Images in the records should be skipped while the rest is transcribed verbatim.

Edit difference data

☆ ☆ ☆

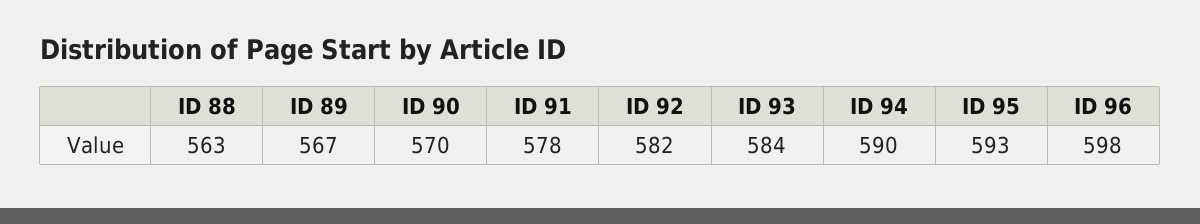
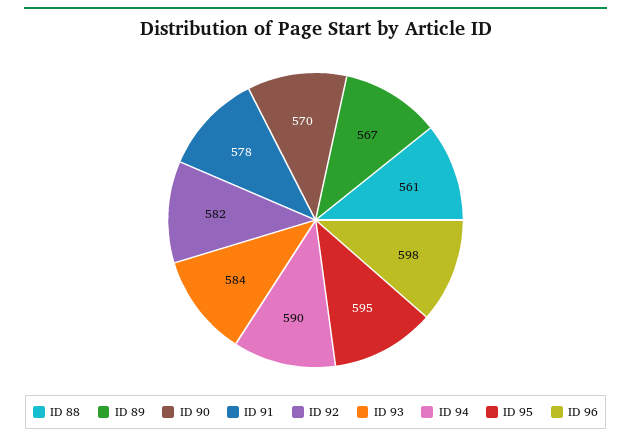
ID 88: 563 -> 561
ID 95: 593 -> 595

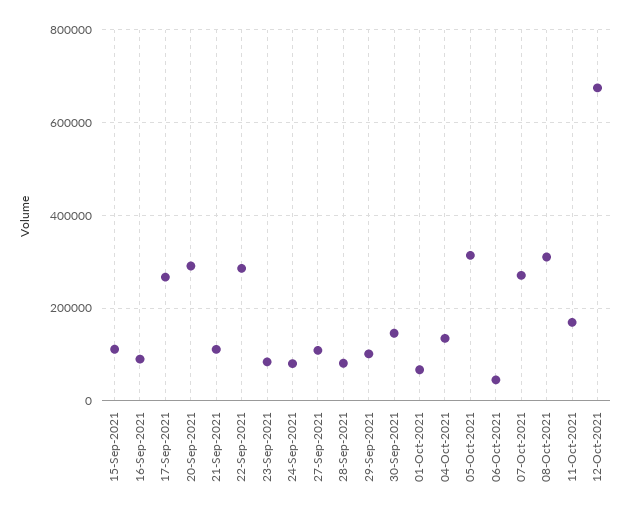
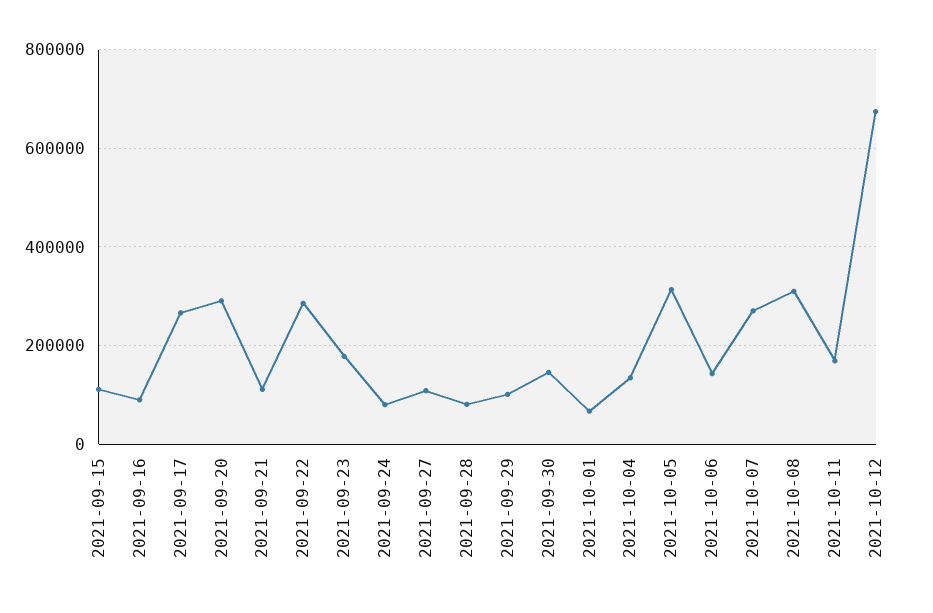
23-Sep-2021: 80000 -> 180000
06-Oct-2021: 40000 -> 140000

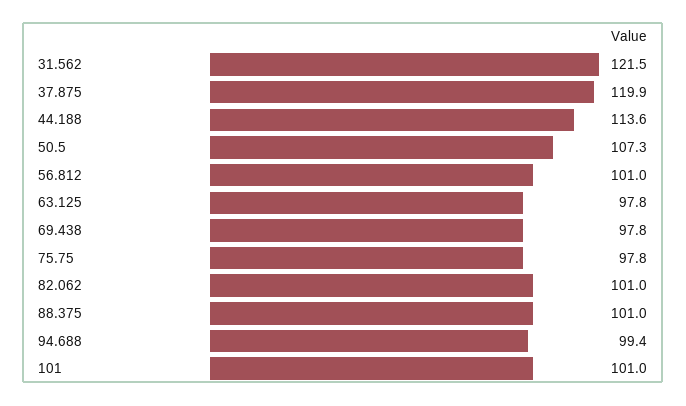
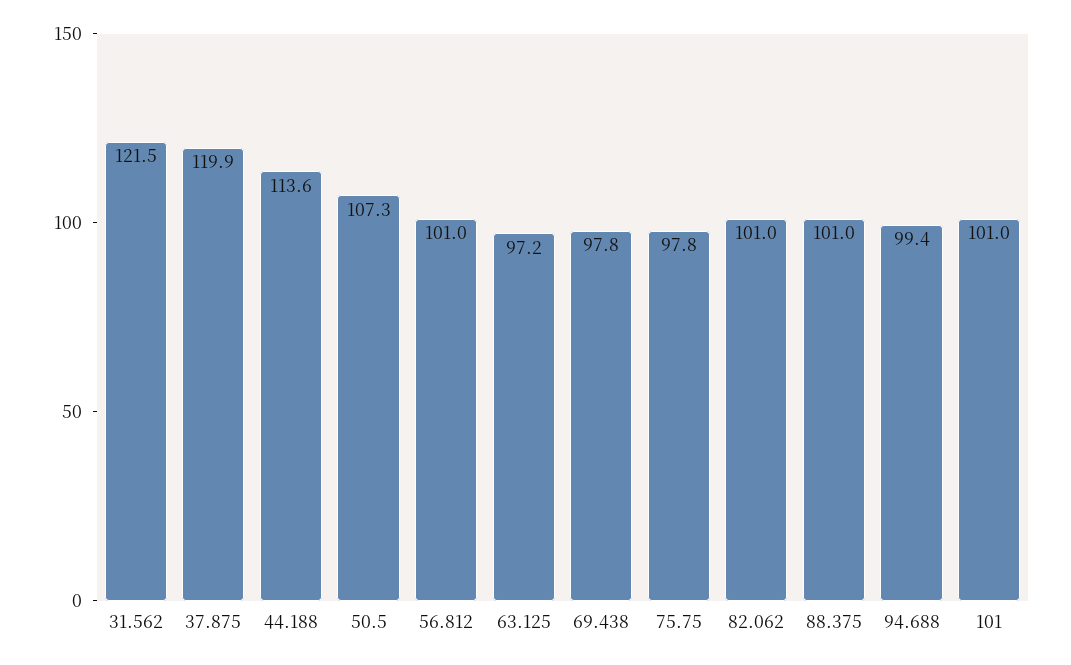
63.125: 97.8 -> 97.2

☆ ☆ ☆

## [Expected answer]
ID 88: 563 -> 561
ID 95: 593 -> 595

23-Sep-2021: 80000 -> 180000
06-Oct-2021: 40000 -> 140000

63.125: 97.8 -> 97.2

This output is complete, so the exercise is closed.